Commodity fund specialist Van Eck Global launched a new index-based, open-end mutual fund, the Van Eck CM Commodity Index Fund on Friday, hoping to temper and some recent negative market performances that have reduced index returns for investors.
The fund launched under the tickers CMCAX, COMIX, and CMCYX and seeks to reduce an effect in commodities trading called contango, which happens when a maturing futures contract price exceeds the expected spot price. Contango can stifle returns for commodities investors, as it did on the iShares S&P GSCI Commodity-Indexed ETF, for several years. Indeed, returns on that index were reduced annually by 8%, said Kristen Capuano, a managing director at Van Eck, who is also in charge of product development and marketing. “To me, that is a serious problem,” she said in a telephone call earlier today.

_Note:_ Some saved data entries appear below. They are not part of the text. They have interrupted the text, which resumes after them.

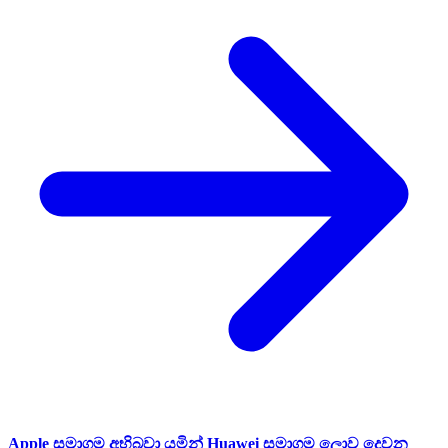
Apple සමාගම අභිබවා යමින් Huawei සමාගම ලොව දෙවන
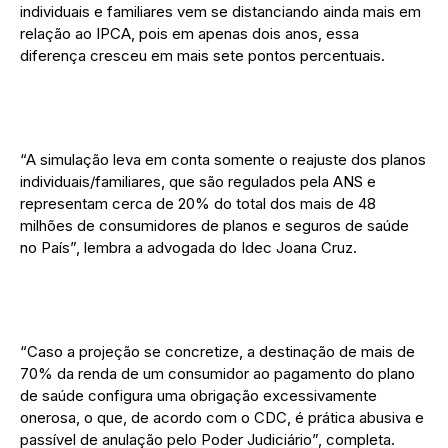
individuais e familiares vem se distanciando ainda mais em
relação ao IPCA, pois em apenas dois anos, essa
diferença cresceu em mais sete pontos percentuais.
“A simulação leva em conta somente o reajuste dos planos
individuais/familiares, que são regulados pela ANS e
representam cerca de 20% do total dos mais de 48
milhões de consumidores de planos e seguros de saúde
no País”, lembra a advogada do Idec Joana Cruz.
“Caso a projeção se concretize, a destinação de mais de
70% da renda de um consumidor ao pagamento do plano
de saúde configura uma obrigação excessivamente
onerosa, o que, de acordo com o CDC, é prática abusiva e
passível de anulação pelo Poder Judiciário”, completa.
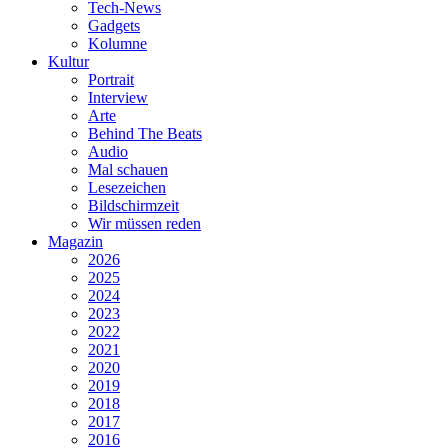
Tech-News
Gadgets
Kolumne
Kultur
Portrait
Interview
Arte
Behind The Beats
Audio
Mal schauen
Lesezeichen
Bildschirmzeit
Wir müssen reden
Magazin
2026
2025
2024
2023
2022
2021
2020
2019
2018
2017
2016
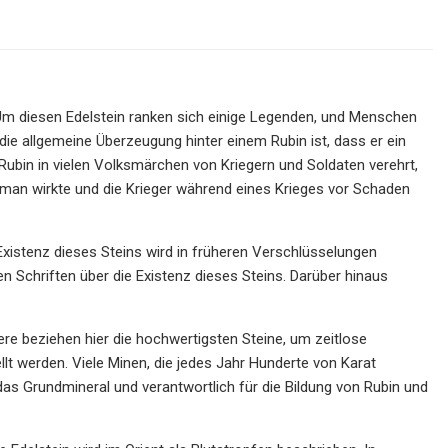
Um diesen Edelstein ranken sich einige Legenden, und Menschen
ie allgemeine Überzeugung hinter einem Rubin ist, dass er ein
Rubin in vielen Volksmärchen von Kriegern und Soldaten verehrt,
sman wirkte und die Krieger während eines Krieges vor Schaden
Existenz dieses Steins wird in früheren Verschlüsselungen
en Schriften über die Existenz dieses Steins. Darüber hinaus
e beziehen hier die hochwertigsten Steine, um zeitlose
t werden. Viele Minen, die jedes Jahr Hunderte von Karat
das Grundmineral und verantwortlich für die Bildung von Rubin und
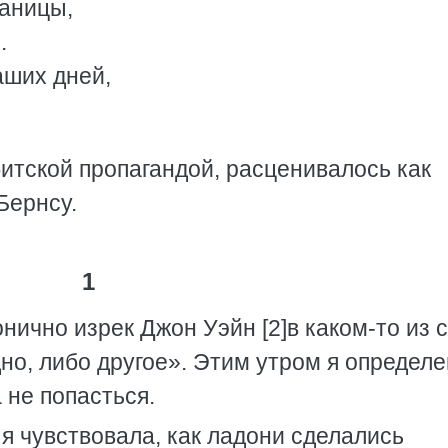
раницы,
.
аших дней,
итской пропагандой, расценивалось как
Бернсу.
1
онично изрек Джон Уэйн [2]в каком-то из 
но, либо другое». Этим утром я определ
 не попасться.
я чувствовала, как ладони сделались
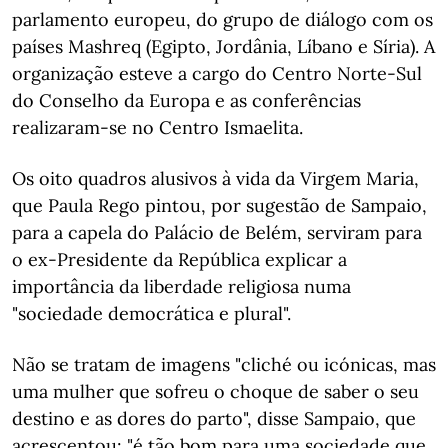
parlamento europeu, do grupo de diálogo com os
países Mashreq (Egipto, Jordânia, Líbano e Síria). A
organização esteve a cargo do Centro Norte-Sul
do Conselho da Europa e as conferências
realizaram-se no Centro Ismaelita.
Os oito quadros alusivos à vida da Virgem Maria,
que Paula Rego pintou, por sugestão de Sampaio,
para a capela do Palácio de Belém, serviram para
o ex-Presidente da República explicar a
importância da liberdade religiosa numa
"sociedade democrática e plural".
Não se tratam de imagens "cliché ou icónicas, mas
uma mulher que sofreu o choque de saber o seu
destino e as dores do parto", disse Sampaio, que
acrescentou: "é tão bom para uma sociedade que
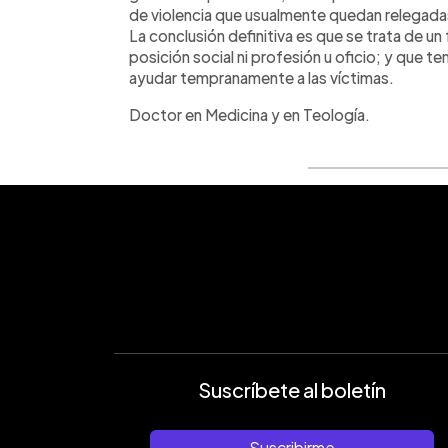
de violencia que usualmente quedan relegadas 
La conclusión definitiva es que se trata de 
posición social ni profesión u oficio; y que 
ayudar tempranamente a las víctimas.
Doctor en Medicina y en Teología.
Suscríbete al boletín
Suscribirme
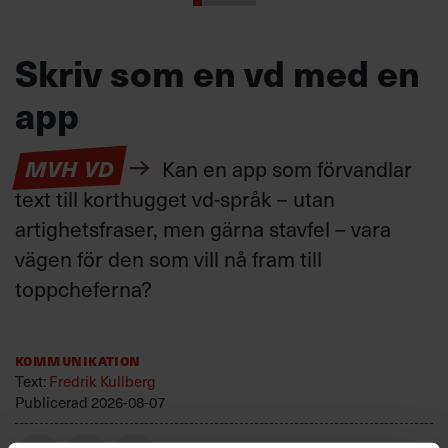
Skriv som en vd med en
app
MVH VD
Kan en app som förvandlar
text till korthugget vd-språk – utan
artighetsfraser, men gärna stavfel – vara
vägen för den som vill nå fram till
toppcheferna?
Kommunikation
Text:
Fredrik Kullberg
Publicerad
2026-08-07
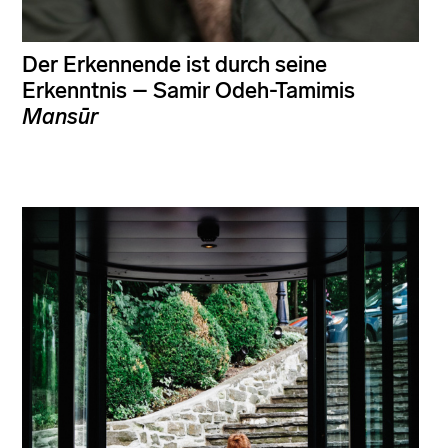
Der Erkennende ist durch seine
Erkenntnis – Samir Odeh-Tamimis
Mansūr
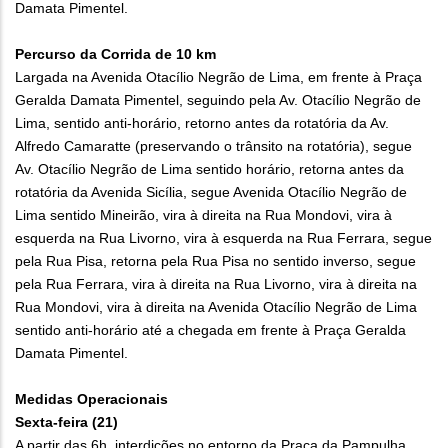
Damata Pimentel.
Percurso da Corrida de 10 km
Largada na Avenida Otacílio Negrão de Lima, em frente à Praça
Geralda Damata Pimentel, seguindo pela Av. Otacílio Negrão de
Lima, sentido anti-horário, retorno antes da rotatória da Av.
Alfredo Camaratte (preservando o trânsito na rotatória), segue
Av. Otacílio Negrão de Lima sentido horário, retorna antes da
rotatória da Avenida Sicília, segue Avenida Otacílio Negrão de
Lima sentido Mineirão, vira à direita na Rua Mondovi, vira à
esquerda na Rua Livorno, vira à esquerda na Rua Ferrara, segue
pela Rua Pisa, retorna pela Rua Pisa no sentido inverso, segue
pela Rua Ferrara, vira à direita na Rua Livorno, vira à direita na
Rua Mondovi, vira à direita na Avenida Otacílio Negrão de Lima
sentido anti-horário até a chegada em frente à Praça Geralda
Damata Pimentel.
Medidas Operacionais
Sexta-feira (21)
A partir das 6h, interdições no entorno da Praça da Pampulha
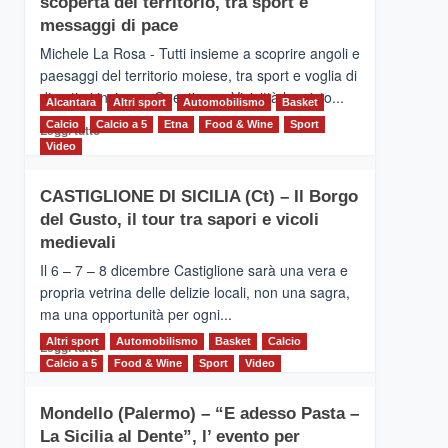
scoperta del territorio, tra sport e
la
Supermaratona
messaggi di pace
dell’Etna
Michele La Rosa - Tutti insieme a scoprire angoli e
paesaggi del territorio moiese, tra sport e voglia di
divertirsi insieme. Quest'anno Vivicittà ha visto...
Alcantara
Altri sport
Automobilismo
Basket
Calcio
Calcio a 5
Leggi
Etna
Food & Wine
Sport
Leggi tutto
di
Video
più
su
CASTIGLIONE DI SICILIA (Ct) – Il Borgo
MOIO
del Gusto, il tour tra sapori e vicoli
ALCANTARA
–
medievali
Vivicittà,
Il 6 – 7 – 8 dicembre Castiglione sarà una vera e
alla
propria vetrina delle delizie locali, non una sagra,
scoperta
ma una opportunità per ogni...
del
territorio,
Altri sport
Leggi
Automobilismo
Basket
Calcio
Leggi tutto
tra
di
Calcio a 5
Food & Wine
Sport
Video
sport
più
e
su
messaggi
Mondello (Palermo) – “E adesso Pasta –
CASTIGLIONE
di
La Sicilia al Dente”, l’ evento per
DI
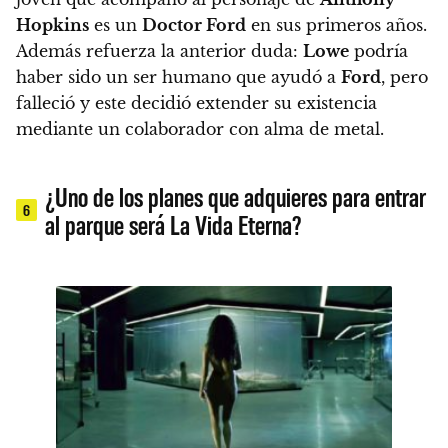
Hopkins
es un
Doctor Ford
en sus primeros años.
Además refuerza la anterior duda:
Lowe
podría
haber sido un ser humano que ayudó a
Ford
, pero
falleció y este decidió extender su existencia
mediante un colaborador con alma de metal.
¿Uno de los planes que adquieres para entrar
6
al parque será La Vida Eterna?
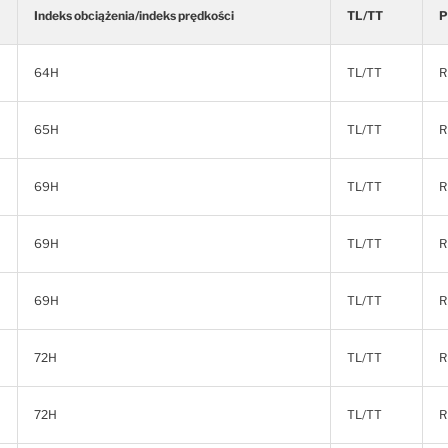
Indeks obciążenia/indeks prędkości
TL/TT
P
64H
TL/TT
R
65H
TL/TT
R
69H
TL/TT
R
69H
TL/TT
R
69H
TL/TT
R
72H
TL/TT
R
72H
TL/TT
R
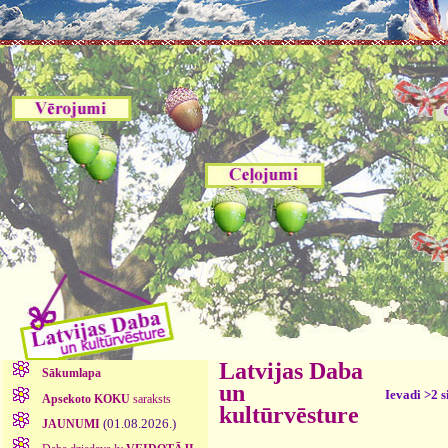
Latvijas Daba
Sākumlapa
un
Ievadi >2 
Apsekoto KOKU
saraksts
kultūrvēsture
(01.08.2026.)
JAUNUMI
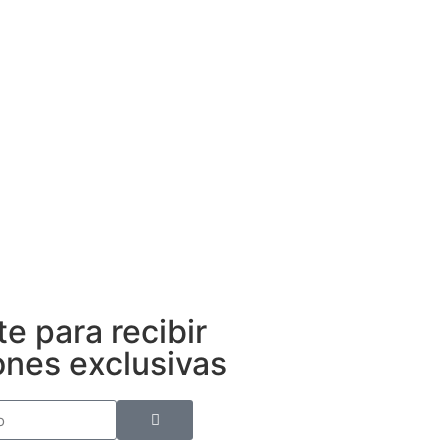
te para recibir
nes exclusivas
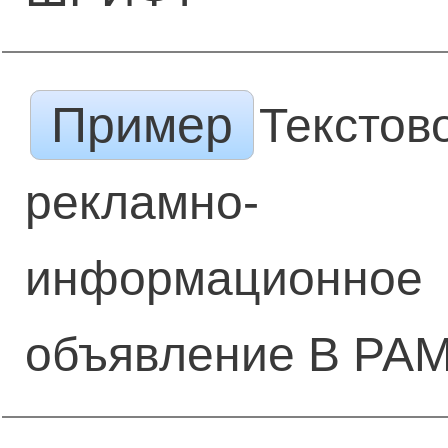
Пример
Текстов
рекламно-
информационное
объявление В РА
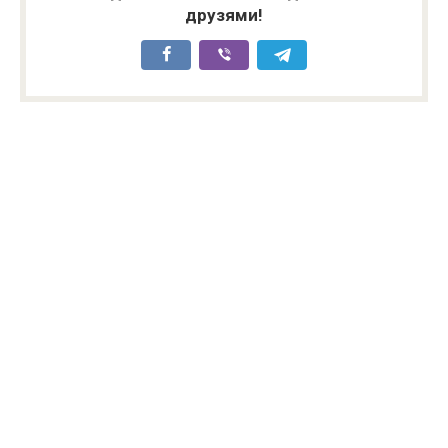
друзями!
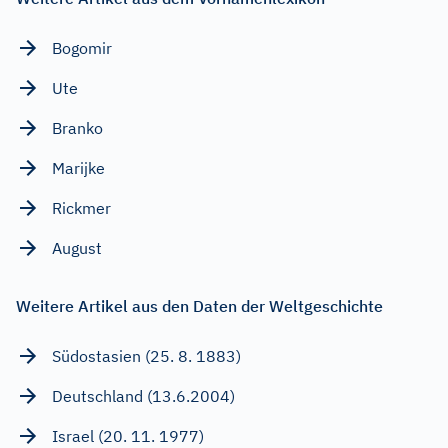
Bogomir
Ute
Branko
Marijke
Rickmer
August
Weitere Artikel aus den Daten der Weltgeschichte
Südostasien (25. 8. 1883)
Deutschland (13.6.2004)
Israel (20. 11. 1977)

The new fund, CMCI for short, seeks to mitigate reduced returns, or negative roll yield, by diversifying the fund’s exposure across multiple maturities. The new fund seeks to track the performance of the UBS Bloomberg Constant Maturity Commodity Total Return Index. Mike Mazier, the portfolio manager on the new fund, is a specialist in quantitative analysis and strategy, and the firm is hoping that his background will enable to fund to deliver solid returns to investors, and at a lower price. The CM Commmodity Index Fund will have an expense ration of 95 basis points a year, which falls well below the 139 basis-point cost on the Van Eck Global Hard Assets fund.
“We wanted to break into the futures space, and we wanted the right index to use,” Capuano said. “What led us to UBS was the negative roll reduction. We’ve done this in response to the needs of advisors and users.”
The CMCI is diversified across 26 commodities and five maturities. It will be rebalanced monthly, to reduce the risk of overconcentration in any single commodity. New York City-based Van Eck manages two mutual funds and 10 commodity equity ETFs, and the firm had $30 billion under management at the end of 2010.